The togetherness of weight lasts beyond the first year of marriage. The connection between the weights of spouses seems to last for as long as the marriage does. Not surprisingly, the reason spouses seem to have similar weight classifications—healthy or overweight—is at least partly due to their shared environment. Living together, talking together, eating together, and sharing leisure time certainly affects weight in both direct and indirect ways. Studies done on the weight/marriage connection indicate that the effects may be due to the influence of eating meals together, a shared commitment or lack of commitment to controlling weight, or both. Regardless, the decision to lose weight has an impact on both your ability to lose weight and the environment you share with your partner.

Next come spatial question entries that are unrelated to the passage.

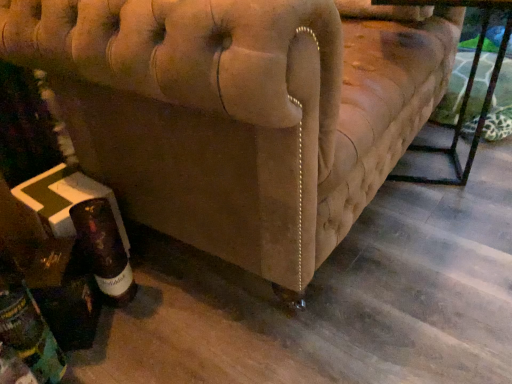
Identify the location of beige fabric couch at lower left. (239, 112).

Describe the element at coordinates (30, 335) in the screenshot. The height and width of the screenshot is (384, 512). I see `dark brown glass bottle at lower left, which is the second bottle from right to left` at that location.

Image resolution: width=512 pixels, height=384 pixels. I want to click on beige fabric couch at lower left, so click(239, 112).

Locate an element on the screen. table behind the dark brown glass bottle at lower left, the first bottle from the left is located at coordinates (465, 89).

How far apart are metallic black table at lower right and dark brown glass bottle at lower left, the first bottle from the left?

metallic black table at lower right is 1.45 meters away from dark brown glass bottle at lower left, the first bottle from the left.

Is metallic black table at lower right smaller than dark brown glass bottle at lower left, the first bottle from the left?

Actually, metallic black table at lower right might be larger than dark brown glass bottle at lower left, the first bottle from the left.

How different are the orientations of metallic black table at lower right and dark brown glass bottle at lower left, which is the second bottle from right to left, in degrees?

The angle between the facing direction of metallic black table at lower right and the facing direction of dark brown glass bottle at lower left, which is the second bottle from right to left, is 173 degrees.

Between brown glass bottle at lower left, placed as the 1th bottle when sorted from right to left, and beige fabric couch at lower left, which one has less height?

brown glass bottle at lower left, placed as the 1th bottle when sorted from right to left.

Considering the relative sizes of brown glass bottle at lower left, which appears as the second bottle when viewed from the left, and beige fabric couch at lower left in the image provided, is brown glass bottle at lower left, which appears as the second bottle when viewed from the left, thinner than beige fabric couch at lower left?

Yes, brown glass bottle at lower left, which appears as the second bottle when viewed from the left, is thinner than beige fabric couch at lower left.

From the image's perspective, is brown glass bottle at lower left, which appears as the second bottle when viewed from the left, positioned above or below beige fabric couch at lower left?

Based on their image positions, brown glass bottle at lower left, which appears as the second bottle when viewed from the left, is located beneath beige fabric couch at lower left.

Is brown glass bottle at lower left, placed as the 1th bottle when sorted from right to left, positioned in front of beige fabric couch at lower left?

No, it is not.

How far apart are dark brown glass bottle at lower left, the first bottle from the left, and brown glass bottle at lower left, placed as the 1th bottle when sorted from right to left?

dark brown glass bottle at lower left, the first bottle from the left, is 8.68 inches away from brown glass bottle at lower left, placed as the 1th bottle when sorted from right to left.

Is point (32, 299) closer to viewer compared to point (113, 229)?

Yes, point (32, 299) is in front of point (113, 229).

Which of these two, dark brown glass bottle at lower left, the first bottle from the left, or brown glass bottle at lower left, which appears as the second bottle when viewed from the left, stands taller?

Standing taller between the two is dark brown glass bottle at lower left, the first bottle from the left.

Is brown glass bottle at lower left, which appears as the second bottle when viewed from the left, a part of dark brown glass bottle at lower left, the first bottle from the left?

No, dark brown glass bottle at lower left, the first bottle from the left, does not contain brown glass bottle at lower left, which appears as the second bottle when viewed from the left.

From a real-world perspective, is metallic black table at lower right positioned under beige fabric couch at lower left based on gravity?

Correct, in the physical world, metallic black table at lower right is lower than beige fabric couch at lower left.

Which of these two, metallic black table at lower right or beige fabric couch at lower left, is wider?

With larger width is beige fabric couch at lower left.

Which point is more distant from viewer, (x=475, y=140) or (x=183, y=209)?

The point (x=475, y=140) is more distant.

From the image's perspective, which is above, dark brown glass bottle at lower left, the first bottle from the left, or metallic black table at lower right?

metallic black table at lower right.

In the scene shown: Is metallic black table at lower right at the back of dark brown glass bottle at lower left, which is the second bottle from right to left?

dark brown glass bottle at lower left, which is the second bottle from right to left, does not have its back to metallic black table at lower right.

Which object is positioned more to the right, dark brown glass bottle at lower left, the first bottle from the left, or metallic black table at lower right?

metallic black table at lower right is more to the right.

From a real-world perspective, is beige fabric couch at lower left positioned above or below metallic black table at lower right?

In terms of real-world spatial position, beige fabric couch at lower left is above metallic black table at lower right.

Does beige fabric couch at lower left have a larger size compared to metallic black table at lower right?

Indeed, beige fabric couch at lower left has a larger size compared to metallic black table at lower right.

From the image's perspective, does beige fabric couch at lower left appear lower than metallic black table at lower right?

No, from the image's perspective, beige fabric couch at lower left is not below metallic black table at lower right.

Visually, is beige fabric couch at lower left positioned to the left or to the right of metallic black table at lower right?

In the image, beige fabric couch at lower left appears on the left side of metallic black table at lower right.

How much distance is there between brown glass bottle at lower left, which appears as the second bottle when viewed from the left, and dark brown glass bottle at lower left, which is the second bottle from right to left?

brown glass bottle at lower left, which appears as the second bottle when viewed from the left, and dark brown glass bottle at lower left, which is the second bottle from right to left, are 8.68 inches apart from each other.

Considering the relative sizes of brown glass bottle at lower left, which appears as the second bottle when viewed from the left, and dark brown glass bottle at lower left, the first bottle from the left, in the image provided, is brown glass bottle at lower left, which appears as the second bottle when viewed from the left, taller than dark brown glass bottle at lower left, the first bottle from the left,?

No.

Is brown glass bottle at lower left, placed as the 1th bottle when sorted from right to left, in front of or behind dark brown glass bottle at lower left, the first bottle from the left, in the image?

Visually, brown glass bottle at lower left, placed as the 1th bottle when sorted from right to left, is located behind dark brown glass bottle at lower left, the first bottle from the left.

Does brown glass bottle at lower left, which appears as the second bottle when viewed from the left, turn towards dark brown glass bottle at lower left, which is the second bottle from right to left?

No, brown glass bottle at lower left, which appears as the second bottle when viewed from the left, is not facing towards dark brown glass bottle at lower left, which is the second bottle from right to left.

Image resolution: width=512 pixels, height=384 pixels. In order to click on bottle that is the 2nd object to the left of the metallic black table at lower right, starting at the anchor in this screenshot , I will do `click(30, 335)`.

Locate an element on the screen. the 1st bottle below the beige fabric couch at lower left (from the image's perspective) is located at coordinates (104, 250).

Looking at this image, which object lies nearer to the anchor point dark brown glass bottle at lower left, which is the second bottle from right to left, brown glass bottle at lower left, which appears as the second bottle when viewed from the left, or metallic black table at lower right?

brown glass bottle at lower left, which appears as the second bottle when viewed from the left, lies closer to dark brown glass bottle at lower left, which is the second bottle from right to left, than the other object.

Considering their positions, is metallic black table at lower right positioned closer to dark brown glass bottle at lower left, the first bottle from the left, than beige fabric couch at lower left?

The object closer to dark brown glass bottle at lower left, the first bottle from the left, is beige fabric couch at lower left.

Estimate the real-world distances between objects in this image. Which object is closer to beige fabric couch at lower left, brown glass bottle at lower left, which appears as the second bottle when viewed from the left, or dark brown glass bottle at lower left, the first bottle from the left?

brown glass bottle at lower left, which appears as the second bottle when viewed from the left.

When comparing their distances from beige fabric couch at lower left, does dark brown glass bottle at lower left, the first bottle from the left, or metallic black table at lower right seem closer?

Among the two, dark brown glass bottle at lower left, the first bottle from the left, is located nearer to beige fabric couch at lower left.

Estimate the real-world distances between objects in this image. Which object is further from dark brown glass bottle at lower left, which is the second bottle from right to left, beige fabric couch at lower left or brown glass bottle at lower left, which appears as the second bottle when viewed from the left?

beige fabric couch at lower left is positioned further to the anchor dark brown glass bottle at lower left, which is the second bottle from right to left.

In the scene shown: Estimate the real-world distances between objects in this image. Which object is further from dark brown glass bottle at lower left, which is the second bottle from right to left, beige fabric couch at lower left or metallic black table at lower right?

Because the life you share with a partner is so linked with everything that you do, it makes sense that spouses and partners who decide to lose weight at the same time have better success.Weight-loss programs that include couples find that the weight loss of each member of the couple is significantly better at the end of the program and for several months afterward when compared to the people who attend the same kind of weight-loss program alone. It seems that couple-attended programs provide a different kind or quality of social support.
Certainly the benefits of losing weight as a couple are clear. But there may be less direct benefits to the partner who is not actively attending a weight-loss program, especially if this person is a husband. The husbands of the women participating in the reduced-fat diet section of the Women’s Health Trial lost more weight over three years than the spouses of women in the control group. While the absolute weight loss was not large, it is interesting because the men were unknowingly eating less butter, margarine, eggs, and red meat. And the more meals the couple shared, the bigger the effect. So even if you think you are changing your eating patterns and food choices as a lone effort, you may be helping your mate.
While it helps weight-loss success if you can do it as a team with a spouse or partner, it is not a requirement. In a study that looked at this specific aspect of weight loss, marriages that had moderate levels of friction were not an insurmountable barrier to successful weight loss. When it comes to marriage and weight loss, your partner can be a big help, but he or she does not need to be an obstacle to your achieving your goals.